The system developed by researchers from Carnegie Mellon University in the US can rapidly analyse thousands of comments on social media, and identify the fraction that defend or sympathise with voiceless groups.
Human social media moderators, who could not possibly manually sift through so many comments, would then have the option to highlight this "help speech" in comment sections, the researchers said.
"Even if there's lots of hateful content, we can still find positive comments," said Ashiqur R KhudaBukhsh, a post-doctoral researcher at Carnegie Mellon University's Language Technologies Institute (LTI) said.
Finding and highlighting these positive comments might do as much to make the internet a safer, healthier place as would detecting and eliminating hostile content or banning the trolls responsible, the researchers said.

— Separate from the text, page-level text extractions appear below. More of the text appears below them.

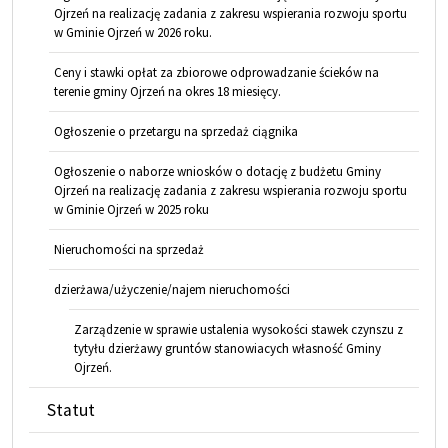
Ojrzeń na realizację zadania z zakresu wspierania rozwoju sportu
w Gminie Ojrzeń w 2026 roku.
Ceny i stawki opłat za zbiorowe odprowadzanie ścieków na
terenie gminy Ojrzeń na okres 18 miesięcy.
Ogłoszenie o przetargu na sprzedaż ciągnika
Ogłoszenie o naborze wniosków o dotację z budżetu Gminy
Ojrzeń na realizację zadania z zakresu wspierania rozwoju sportu
w Gminie Ojrzeń w 2025 roku
Nieruchomości na sprzedaż
dzierżawa/użyczenie/najem nieruchomości
Zarządzenie w sprawie ustalenia wysokości stawek czynszu z
tytyłu dzierżawy gruntów stanowiacych własność Gminy
Ojrzeń.
Statut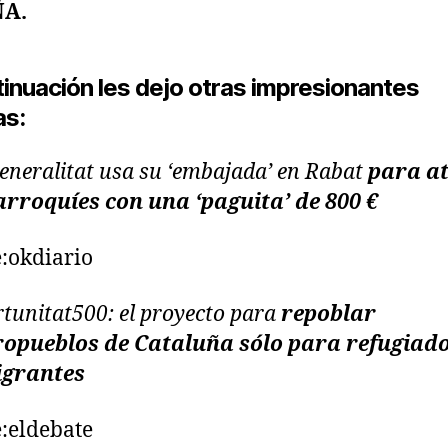
ÑA.
tinuación les dejo otras impresionantes
as:
eneralitat usa su ‘embajada’ en Rabat
para a
rroquíes con una ‘paguita’ de 800 €
:okdiario
tunitat500: el proyecto para
repoblar
opueblos de Cataluña sólo para refugiado
igrantes
:eldebate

The Rohingyas, who began fleeing Myanmar in 2017 to avoid ethnic cleansing, are largely defenseless against online hate speech, they said.
Many of them have limited proficiency in global languages such as English, and they have little access to the internet.
To find relevant help speech, the researchers used their technique to search for more than a quarter of a million comments from YouTube in what they believe is the first AI-focused analysis of the Rohingya refugee crisis.
The ability to analyse such large quantities of text for content and opinion is possible because of recent major improvements in language models, said Jaime Carbonell, LTI director and a co-author on the study.
The researchers presented their findings at the Association for the Advancement of Artificial Intelligence annual conference in New York City, US.